▶ **TEXT FOR ANALYSIS**:

⟨

Search code examples
pythonnlpspacystop-wordslemmatization

Detect stopword after lemma in Spacy


How to detect if word is a stopword after stemming and lemmatization in spaCy?

Assume sentence

s = "something good\nsomethings 2 bad"

In this case something is a stopword. Obviously (to me?) Something and somethings are also stopwords, but it needs to stemmed before. Following script will say that the first is true, but latter isn't.

import spacy
from spacy.tokenizer import Tokenizer
nlp = spacy.load('en')
tokenizer = Tokenizer(nlp.vocab)

s = "something good\nSomething 2 somethings"
tokens = tokenizer(s)

for token in tokens:
  print(token.lemma_, token.is_stop)

Returns:

something True
good False
"\n" False
Something False
2 False
somethings False

Is there a way to detect that through spaCy API?


Solution

  • Stop words in spaCy are just a set of strings which set a flag on the lexemes, the context-independent entries in the vocabulary (see here for the English stop list). The flag simply checks whether text in STOP_WORDS, which is why "something" returns True for is_stop, and "somethings" doesn't.

⟩

▶ **SUPPLIED DATA**:

⟨

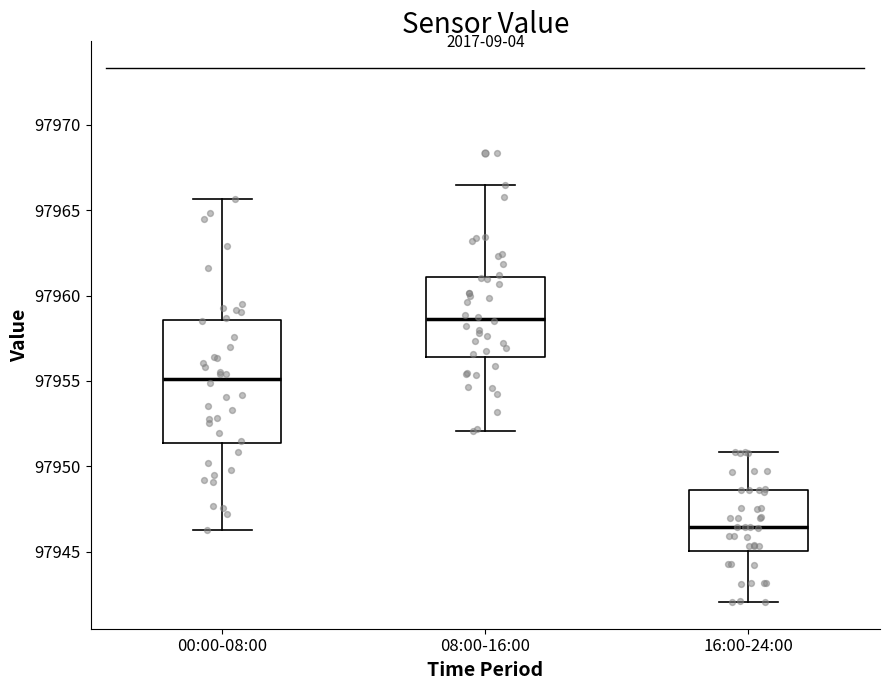

Reading left to right, transcribe this box plot: for each box, give where its median line is, the range the box spans, and where its two whiskers end, as read against the y-axis. The values are not printed on the chart, so give them approximately, as read against the axis.

00:00-08:00: median 97955.0, box 97951.5 to 97958.5, whiskers 97946.5 to 97965.5
08:00-16:00: median 97958.5, box 97956.5 to 97961.0, whiskers 97952.0 to 97966.5
16:00-24:00: median 97946.5, box 97945.0 to 97948.5, whiskers 97942.0 to 97951.0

⟩

▶ **EXERCISE SET**:
1/ Answer these about the spaCy stopword thread:
(a) In the script's printed output, what value appears next to "Something" with a capital S?
(b) Which argument does the script pass to spacy.load?
(c) According to the solution, what are stop words in spaCy?
2/ Carry on the spaCy stopword thread past its final sentence.

▶ **RESULTS OF THE EXERCISE**:
1/
(a) False
(b) 'en'
(c) A set of strings that set a flag on the lexemes, the context-independent entries in the vocabulary.

2/
    However, what you can do is check if the token's lemma or lowercase form is part of the stop list, which is available via nlp.Defaults.stop_words (i.e. the defaults of the language you're using):

    def extended_is_stop(token):
        stop_words = nlp.Defaults.stop_words
        return token.is_stop or token.lower_ in stop_words or token.lemma_ in stop_words
    

    If you're using spaCy v2.0 and want to solve this even more elegantly, you could also implement your own is_stop function via a custom Token attribute extension. You can choose any name for your attribute and it will become available via token._., for example token._.is_stop:

    from spacy.tokens import Token
    from spacy.lang.en.stop_words import STOP_WORDS  # import stop words from language data
    
    stop_words_getter = lambda token: token.is_stop or token.lower_ in STOP_WORDS or token.lemma_ in STOP_WORDS
    Token.set_extension('is_stop', getter=stop_words_getter)  # set attribute with getter
    
    nlp = spacy.load('en')
    doc = nlp("something Something somethings")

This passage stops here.